For her to take on that pain, to accept a child’s death, to willingly endure such calamity … it drove me to tears. I can’t lie—I hid in the shower and wept like a baby. I can’t imagine ever having to make such a decision … Yet, Louise chose love.
However, today, as I kept thinking about the movie, I grew angry at Louise. There’s a moment in the film when Louise is explaining to Hannah why Ian is looking at his daughter differently (this is after they’ve separated). Louise explains that Ian is angry because she made a decision without his involvement. We’re to presume that when Louise accepted her future, when she reciprocated Ian’s love, she did not tell him that this would lead to a child that was destined to die far too young. I think withholding that sort of information would detract any marriage. So I became angry with Louise. First and foremost, I disliked her for being so selfish—for choosing to enjoy the brief time she has with Hannah rather than to never experience Hannah at all. Hannah never had a choice. (Nor do any of our children. They are all the victims and/or beneficiaries of circumstance.) For her to put Hannah through such torment … to thrust her child into a broken home and a terminal illness … it made me furious. Also, to make that choice on Ian’s behalf and to preclude him from having a voice in the matter … that upset me as well.
Can you tell I’m a father of two children whom I love more than anything in this world?
However, upon further reflection I realized Louise never had a choice at all. I say this for two reasons. The first reason is simpler than the second, and it is the fact that if she didn’t follow through with the prescribed future revealed to her then she would not have gained the knowledge that she used in the moment of the film’s story to circumvent disaster with the Chinese and the visitors. Each moment of the future exposed to her must occur in order for the present to survive. Without the present, there will be no future. She never truly had a choice. She chose her own suffering, Hannah’s suffering, and Ian’s suffering, rather than make the world suffer.

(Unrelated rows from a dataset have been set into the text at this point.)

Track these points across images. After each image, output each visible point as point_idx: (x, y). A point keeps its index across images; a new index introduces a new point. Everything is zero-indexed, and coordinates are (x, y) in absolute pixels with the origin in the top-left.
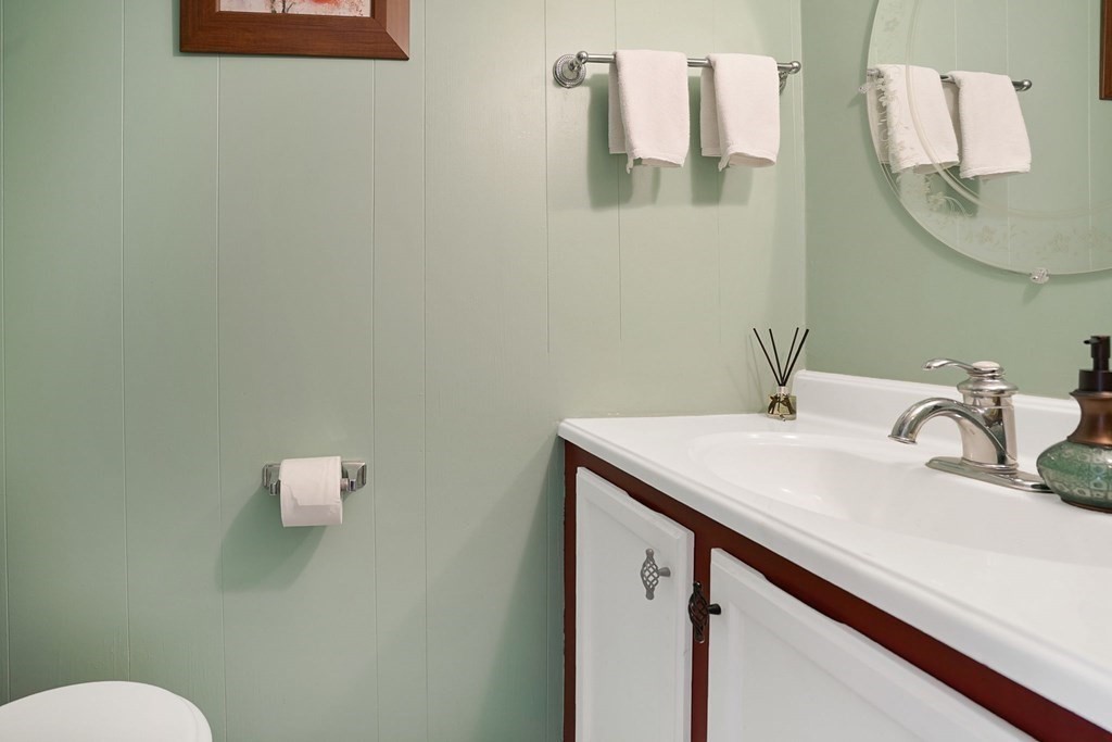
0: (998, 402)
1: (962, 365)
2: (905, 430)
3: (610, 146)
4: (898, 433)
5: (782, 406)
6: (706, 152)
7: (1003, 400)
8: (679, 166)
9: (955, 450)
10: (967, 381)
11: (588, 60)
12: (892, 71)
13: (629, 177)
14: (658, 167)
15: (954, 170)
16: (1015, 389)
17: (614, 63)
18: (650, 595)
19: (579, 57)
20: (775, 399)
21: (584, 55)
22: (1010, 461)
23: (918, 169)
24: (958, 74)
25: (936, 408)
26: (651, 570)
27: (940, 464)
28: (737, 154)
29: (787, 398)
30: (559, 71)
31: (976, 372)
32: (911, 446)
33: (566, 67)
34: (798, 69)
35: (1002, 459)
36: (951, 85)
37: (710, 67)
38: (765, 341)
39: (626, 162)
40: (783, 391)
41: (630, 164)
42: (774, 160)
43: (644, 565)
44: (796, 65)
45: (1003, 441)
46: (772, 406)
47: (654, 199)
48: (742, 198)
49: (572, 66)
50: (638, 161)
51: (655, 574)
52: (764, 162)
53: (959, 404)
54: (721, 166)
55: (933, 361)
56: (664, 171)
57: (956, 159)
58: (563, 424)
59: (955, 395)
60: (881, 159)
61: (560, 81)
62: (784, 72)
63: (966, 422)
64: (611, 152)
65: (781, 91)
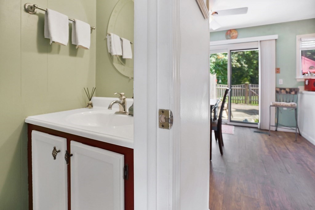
0: (124, 100)
1: (119, 94)
2: (110, 107)
3: (45, 35)
4: (109, 108)
5: (90, 105)
6: (73, 43)
7: (125, 100)
8: (65, 45)
9: (118, 110)
10: (120, 97)
11: (37, 8)
12: (112, 34)
13: (51, 46)
14: (59, 45)
15: (121, 57)
16: (126, 98)
17: (46, 12)
18: (55, 158)
19: (34, 6)
20: (89, 104)
21: (36, 6)
22: (126, 110)
23: (116, 55)
24: (123, 39)
25: (115, 102)
26: (55, 152)
27: (117, 113)
28: (80, 45)
29: (91, 103)
30: (26, 7)
31: (121, 95)
32: (111, 110)
33: (29, 7)
34: (95, 29)
35: (125, 110)
36: (121, 40)
37: (74, 22)
38: (86, 91)
39: (50, 41)
40: (90, 102)
41: (51, 42)
42: (89, 48)
43: (53, 151)
44: (94, 28)
45: (125, 107)
46: (88, 106)
47: (58, 53)
48: (82, 56)
49: (31, 8)
50: (53, 42)
51: (56, 153)
52: (87, 49)
53: (119, 101)
54: (77, 47)
55: (115, 93)
56: (62, 46)
57: (121, 55)
58: (27, 119)
59: (118, 99)
60: (109, 52)
61: (27, 11)
62: (92, 29)
63: (119, 104)
64: (45, 37)
65: (91, 33)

Yet, the second reason negates the first. The visitors say they have a weapon for us, which they actually intend to mean “gift.” They say they will give us this gift so that in 3,000 years we can help them in return. For the aliens, our perception of linear time has no value. They live outside the notion of our “beginning, middle, and end” time stream. Like their language, everything is happening, has happened, and will happen at the exact same moment. They see all, know all, and experience all in the same moment. Keeping that in mind, once Louise attained their unrestricted sense of perception, she lost all power of choice. Future Louise exists in tandem with present Louise, which makes the latter powerless to change the course of the former. I suppose some would call it a sort of “predestination.” When looked upon through that lens, I cannot be angry with Louise any more than I can be angry with my own future self. My only advantage is that I have no idea what glory or tragedy awaits, whereas Louise knows exactly what’s in store for her.
It’s been awhile since a film moved me as much as Arrival. I hope it means as much to you as well.